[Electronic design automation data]
***
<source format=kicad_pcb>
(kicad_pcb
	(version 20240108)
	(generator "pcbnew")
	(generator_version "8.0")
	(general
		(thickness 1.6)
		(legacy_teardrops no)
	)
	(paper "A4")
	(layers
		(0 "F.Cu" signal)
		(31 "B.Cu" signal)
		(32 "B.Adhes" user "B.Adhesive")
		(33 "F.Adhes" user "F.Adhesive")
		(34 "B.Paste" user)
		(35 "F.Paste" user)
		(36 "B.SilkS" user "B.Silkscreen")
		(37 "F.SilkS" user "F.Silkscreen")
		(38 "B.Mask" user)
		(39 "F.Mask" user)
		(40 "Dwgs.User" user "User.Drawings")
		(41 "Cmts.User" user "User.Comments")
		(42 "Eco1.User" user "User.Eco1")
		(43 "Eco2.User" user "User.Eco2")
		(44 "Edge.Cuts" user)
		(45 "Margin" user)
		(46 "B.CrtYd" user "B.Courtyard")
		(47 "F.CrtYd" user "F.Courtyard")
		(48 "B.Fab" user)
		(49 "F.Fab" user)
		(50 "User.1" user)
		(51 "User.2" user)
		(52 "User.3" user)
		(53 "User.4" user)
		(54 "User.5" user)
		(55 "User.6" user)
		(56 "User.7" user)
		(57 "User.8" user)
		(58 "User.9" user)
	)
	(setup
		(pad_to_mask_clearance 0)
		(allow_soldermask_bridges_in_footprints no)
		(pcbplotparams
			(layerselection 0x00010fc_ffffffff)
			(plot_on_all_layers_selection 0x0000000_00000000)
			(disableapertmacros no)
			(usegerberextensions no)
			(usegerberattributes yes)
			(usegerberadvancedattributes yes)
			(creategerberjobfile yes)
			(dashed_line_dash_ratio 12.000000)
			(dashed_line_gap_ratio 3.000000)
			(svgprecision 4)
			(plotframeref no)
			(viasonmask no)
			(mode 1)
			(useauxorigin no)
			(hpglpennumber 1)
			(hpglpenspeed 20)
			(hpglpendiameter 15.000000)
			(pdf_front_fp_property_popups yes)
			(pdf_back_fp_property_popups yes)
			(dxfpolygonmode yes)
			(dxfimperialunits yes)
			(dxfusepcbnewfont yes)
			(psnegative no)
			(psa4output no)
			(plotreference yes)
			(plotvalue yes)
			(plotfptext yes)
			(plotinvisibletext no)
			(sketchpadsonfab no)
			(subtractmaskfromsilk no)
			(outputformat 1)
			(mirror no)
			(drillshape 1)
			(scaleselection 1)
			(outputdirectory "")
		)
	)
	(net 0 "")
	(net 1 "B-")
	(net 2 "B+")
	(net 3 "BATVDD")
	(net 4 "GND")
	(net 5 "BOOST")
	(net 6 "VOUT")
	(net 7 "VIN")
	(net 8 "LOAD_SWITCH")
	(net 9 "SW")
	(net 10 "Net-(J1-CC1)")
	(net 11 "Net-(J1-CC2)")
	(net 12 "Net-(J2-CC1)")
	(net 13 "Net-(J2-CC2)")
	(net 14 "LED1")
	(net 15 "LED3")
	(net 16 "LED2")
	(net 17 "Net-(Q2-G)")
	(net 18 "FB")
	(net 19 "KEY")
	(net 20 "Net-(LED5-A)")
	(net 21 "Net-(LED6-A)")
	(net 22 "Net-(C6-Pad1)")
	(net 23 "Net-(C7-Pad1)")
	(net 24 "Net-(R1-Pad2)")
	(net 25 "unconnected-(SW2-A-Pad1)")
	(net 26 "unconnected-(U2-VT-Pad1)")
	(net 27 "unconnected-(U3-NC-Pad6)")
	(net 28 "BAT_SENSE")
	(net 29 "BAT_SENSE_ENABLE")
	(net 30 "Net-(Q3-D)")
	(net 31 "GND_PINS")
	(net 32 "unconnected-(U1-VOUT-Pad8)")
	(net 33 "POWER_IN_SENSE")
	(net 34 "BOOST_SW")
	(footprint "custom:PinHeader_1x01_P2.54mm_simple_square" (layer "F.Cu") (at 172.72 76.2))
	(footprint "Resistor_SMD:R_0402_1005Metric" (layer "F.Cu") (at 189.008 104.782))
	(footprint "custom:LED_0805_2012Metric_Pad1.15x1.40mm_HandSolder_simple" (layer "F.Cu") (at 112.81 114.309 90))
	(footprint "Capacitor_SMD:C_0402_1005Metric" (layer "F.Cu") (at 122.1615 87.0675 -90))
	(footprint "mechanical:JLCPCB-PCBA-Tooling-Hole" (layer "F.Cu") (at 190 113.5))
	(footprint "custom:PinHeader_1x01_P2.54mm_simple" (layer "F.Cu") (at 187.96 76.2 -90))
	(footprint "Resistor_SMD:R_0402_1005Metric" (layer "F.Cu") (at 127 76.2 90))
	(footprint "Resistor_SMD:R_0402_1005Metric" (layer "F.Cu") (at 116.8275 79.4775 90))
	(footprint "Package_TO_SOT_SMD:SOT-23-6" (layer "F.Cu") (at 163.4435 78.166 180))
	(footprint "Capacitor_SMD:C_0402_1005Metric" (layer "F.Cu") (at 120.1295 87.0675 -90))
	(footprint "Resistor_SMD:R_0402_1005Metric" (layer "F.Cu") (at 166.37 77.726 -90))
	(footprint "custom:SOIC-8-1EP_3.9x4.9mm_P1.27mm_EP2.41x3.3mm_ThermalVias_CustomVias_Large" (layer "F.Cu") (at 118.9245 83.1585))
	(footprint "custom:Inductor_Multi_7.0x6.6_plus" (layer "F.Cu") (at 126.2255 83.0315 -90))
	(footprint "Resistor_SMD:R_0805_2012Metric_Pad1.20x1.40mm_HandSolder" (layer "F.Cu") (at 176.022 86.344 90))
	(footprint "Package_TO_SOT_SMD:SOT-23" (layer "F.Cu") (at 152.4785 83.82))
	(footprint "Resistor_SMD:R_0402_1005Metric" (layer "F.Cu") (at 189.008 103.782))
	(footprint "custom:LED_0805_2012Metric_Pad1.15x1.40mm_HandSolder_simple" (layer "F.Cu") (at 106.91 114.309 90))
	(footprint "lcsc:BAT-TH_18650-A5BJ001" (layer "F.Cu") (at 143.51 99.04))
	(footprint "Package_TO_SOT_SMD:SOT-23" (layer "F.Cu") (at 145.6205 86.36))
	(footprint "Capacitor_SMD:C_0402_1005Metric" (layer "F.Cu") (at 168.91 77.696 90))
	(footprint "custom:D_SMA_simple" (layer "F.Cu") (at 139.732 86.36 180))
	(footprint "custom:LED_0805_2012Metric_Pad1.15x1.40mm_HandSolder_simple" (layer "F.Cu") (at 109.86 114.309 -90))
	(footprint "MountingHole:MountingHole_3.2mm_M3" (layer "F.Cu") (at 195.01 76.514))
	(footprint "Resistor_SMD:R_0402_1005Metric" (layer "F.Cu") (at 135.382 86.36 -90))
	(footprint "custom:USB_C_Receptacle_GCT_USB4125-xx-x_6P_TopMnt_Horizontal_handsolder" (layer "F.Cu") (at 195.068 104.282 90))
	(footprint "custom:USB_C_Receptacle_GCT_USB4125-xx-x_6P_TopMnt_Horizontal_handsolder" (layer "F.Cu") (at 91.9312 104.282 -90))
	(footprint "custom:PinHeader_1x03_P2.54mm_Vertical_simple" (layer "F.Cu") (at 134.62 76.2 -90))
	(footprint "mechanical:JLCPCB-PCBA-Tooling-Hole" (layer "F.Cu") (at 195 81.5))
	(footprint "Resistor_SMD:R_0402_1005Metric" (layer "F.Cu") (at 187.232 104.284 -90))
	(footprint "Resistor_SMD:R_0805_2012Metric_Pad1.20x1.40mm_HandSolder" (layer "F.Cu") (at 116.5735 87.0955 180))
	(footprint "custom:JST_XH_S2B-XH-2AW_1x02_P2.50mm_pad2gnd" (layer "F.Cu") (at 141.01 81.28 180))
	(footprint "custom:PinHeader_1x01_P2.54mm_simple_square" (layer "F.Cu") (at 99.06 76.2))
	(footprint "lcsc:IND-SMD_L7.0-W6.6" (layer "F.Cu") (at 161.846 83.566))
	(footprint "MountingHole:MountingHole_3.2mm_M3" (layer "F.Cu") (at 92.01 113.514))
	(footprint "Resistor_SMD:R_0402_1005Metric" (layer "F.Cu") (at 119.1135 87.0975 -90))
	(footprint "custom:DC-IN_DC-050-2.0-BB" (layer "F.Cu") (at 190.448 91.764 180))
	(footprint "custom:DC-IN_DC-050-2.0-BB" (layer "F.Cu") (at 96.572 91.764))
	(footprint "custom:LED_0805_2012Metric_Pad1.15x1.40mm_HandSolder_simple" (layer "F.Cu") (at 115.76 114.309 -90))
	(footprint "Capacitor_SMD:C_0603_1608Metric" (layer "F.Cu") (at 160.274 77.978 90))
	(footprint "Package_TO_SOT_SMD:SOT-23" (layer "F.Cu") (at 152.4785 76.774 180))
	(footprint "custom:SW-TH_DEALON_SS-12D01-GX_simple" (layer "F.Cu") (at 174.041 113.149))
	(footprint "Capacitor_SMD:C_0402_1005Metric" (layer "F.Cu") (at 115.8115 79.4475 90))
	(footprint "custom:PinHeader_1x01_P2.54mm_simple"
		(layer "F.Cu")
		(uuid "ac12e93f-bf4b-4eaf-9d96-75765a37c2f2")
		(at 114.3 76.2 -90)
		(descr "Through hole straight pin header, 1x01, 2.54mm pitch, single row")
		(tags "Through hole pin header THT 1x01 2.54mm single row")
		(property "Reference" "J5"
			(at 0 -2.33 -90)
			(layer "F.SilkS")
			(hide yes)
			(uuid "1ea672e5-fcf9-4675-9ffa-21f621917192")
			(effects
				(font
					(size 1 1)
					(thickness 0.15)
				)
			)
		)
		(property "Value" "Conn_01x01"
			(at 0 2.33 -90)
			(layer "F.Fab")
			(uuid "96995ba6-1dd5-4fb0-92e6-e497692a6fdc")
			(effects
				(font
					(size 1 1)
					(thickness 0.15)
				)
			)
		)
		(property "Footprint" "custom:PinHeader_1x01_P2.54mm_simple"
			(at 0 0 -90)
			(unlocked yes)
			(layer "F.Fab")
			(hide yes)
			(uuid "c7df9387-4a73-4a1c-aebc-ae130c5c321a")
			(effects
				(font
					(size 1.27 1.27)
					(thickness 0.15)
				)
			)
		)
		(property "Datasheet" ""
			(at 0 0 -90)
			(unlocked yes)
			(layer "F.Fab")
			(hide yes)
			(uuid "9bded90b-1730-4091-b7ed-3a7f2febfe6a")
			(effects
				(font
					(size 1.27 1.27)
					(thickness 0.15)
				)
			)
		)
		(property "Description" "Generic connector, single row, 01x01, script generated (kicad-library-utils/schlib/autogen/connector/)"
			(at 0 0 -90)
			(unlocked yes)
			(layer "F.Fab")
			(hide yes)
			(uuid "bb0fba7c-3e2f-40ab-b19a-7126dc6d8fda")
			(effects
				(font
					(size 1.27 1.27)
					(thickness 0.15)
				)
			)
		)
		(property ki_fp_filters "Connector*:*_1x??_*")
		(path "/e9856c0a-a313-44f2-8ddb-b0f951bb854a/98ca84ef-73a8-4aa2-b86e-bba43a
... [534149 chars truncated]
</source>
***
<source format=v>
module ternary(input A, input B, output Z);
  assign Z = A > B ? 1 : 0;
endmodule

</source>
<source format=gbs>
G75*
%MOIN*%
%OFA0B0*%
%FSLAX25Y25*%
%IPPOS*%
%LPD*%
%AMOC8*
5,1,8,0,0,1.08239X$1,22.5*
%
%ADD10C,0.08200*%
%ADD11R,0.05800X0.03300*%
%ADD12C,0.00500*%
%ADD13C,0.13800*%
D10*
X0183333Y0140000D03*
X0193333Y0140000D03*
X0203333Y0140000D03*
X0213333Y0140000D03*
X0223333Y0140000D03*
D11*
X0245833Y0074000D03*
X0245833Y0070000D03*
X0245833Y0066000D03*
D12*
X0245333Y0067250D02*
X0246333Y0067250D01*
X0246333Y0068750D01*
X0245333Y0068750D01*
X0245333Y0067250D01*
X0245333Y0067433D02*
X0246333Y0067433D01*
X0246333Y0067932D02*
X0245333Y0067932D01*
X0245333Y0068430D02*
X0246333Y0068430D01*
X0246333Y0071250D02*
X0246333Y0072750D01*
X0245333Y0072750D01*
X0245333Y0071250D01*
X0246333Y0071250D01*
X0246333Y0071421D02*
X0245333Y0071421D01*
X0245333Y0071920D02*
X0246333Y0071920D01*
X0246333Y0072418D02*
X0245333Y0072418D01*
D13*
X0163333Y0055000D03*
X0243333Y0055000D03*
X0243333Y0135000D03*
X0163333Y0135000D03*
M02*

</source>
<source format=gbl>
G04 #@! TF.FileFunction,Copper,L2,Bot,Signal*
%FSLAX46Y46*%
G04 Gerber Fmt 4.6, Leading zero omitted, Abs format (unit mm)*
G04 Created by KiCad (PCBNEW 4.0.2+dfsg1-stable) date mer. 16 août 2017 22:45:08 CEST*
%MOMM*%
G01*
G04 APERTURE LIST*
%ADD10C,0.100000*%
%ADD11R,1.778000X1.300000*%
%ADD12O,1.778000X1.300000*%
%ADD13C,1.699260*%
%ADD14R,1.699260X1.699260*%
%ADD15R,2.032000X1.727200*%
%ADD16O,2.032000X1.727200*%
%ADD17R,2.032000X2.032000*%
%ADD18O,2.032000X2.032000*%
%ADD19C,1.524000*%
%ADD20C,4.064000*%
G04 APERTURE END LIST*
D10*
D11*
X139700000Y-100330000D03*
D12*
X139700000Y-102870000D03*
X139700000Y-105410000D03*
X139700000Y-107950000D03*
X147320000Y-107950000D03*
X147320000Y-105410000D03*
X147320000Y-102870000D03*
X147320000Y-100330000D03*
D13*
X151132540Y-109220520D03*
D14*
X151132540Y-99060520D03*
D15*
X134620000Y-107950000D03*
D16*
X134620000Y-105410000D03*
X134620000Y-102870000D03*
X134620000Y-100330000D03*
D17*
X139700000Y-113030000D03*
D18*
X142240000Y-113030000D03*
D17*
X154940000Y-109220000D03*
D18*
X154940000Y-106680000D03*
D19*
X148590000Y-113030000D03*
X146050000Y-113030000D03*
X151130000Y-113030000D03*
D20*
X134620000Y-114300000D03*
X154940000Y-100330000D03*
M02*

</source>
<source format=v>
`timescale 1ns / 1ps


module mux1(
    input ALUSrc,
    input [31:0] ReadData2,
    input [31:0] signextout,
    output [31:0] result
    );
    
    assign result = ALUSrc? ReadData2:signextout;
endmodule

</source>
***
**Your assignment**
Set down, unchanged, only those lines above that fall between the line with "176.022 86.344 90))" and the line with "(at 145.6205 86.36))", the two end lines included.

**Your solution**
	(footprint "Resistor_SMD:R_0805_2012Metric_Pad1.20x1.40mm_HandSolder" (layer "F.Cu") (at 176.022 86.344 90))
	(footprint "Package_TO_SOT_SMD:SOT-23" (layer "F.Cu") (at 152.4785 83.82))
	(footprint "Resistor_SMD:R_0402_1005Metric" (layer "F.Cu") (at 189.008 103.782))
	(footprint "custom:LED_0805_2012Metric_Pad1.15x1.40mm_HandSolder_simple" (layer "F.Cu") (at 106.91 114.309 90))
	(footprint "lcsc:BAT-TH_18650-A5BJ001" (layer "F.Cu") (at 143.51 99.04))
	(footprint "Package_TO_SOT_SMD:SOT-23" (layer "F.Cu") (at 145.6205 86.36))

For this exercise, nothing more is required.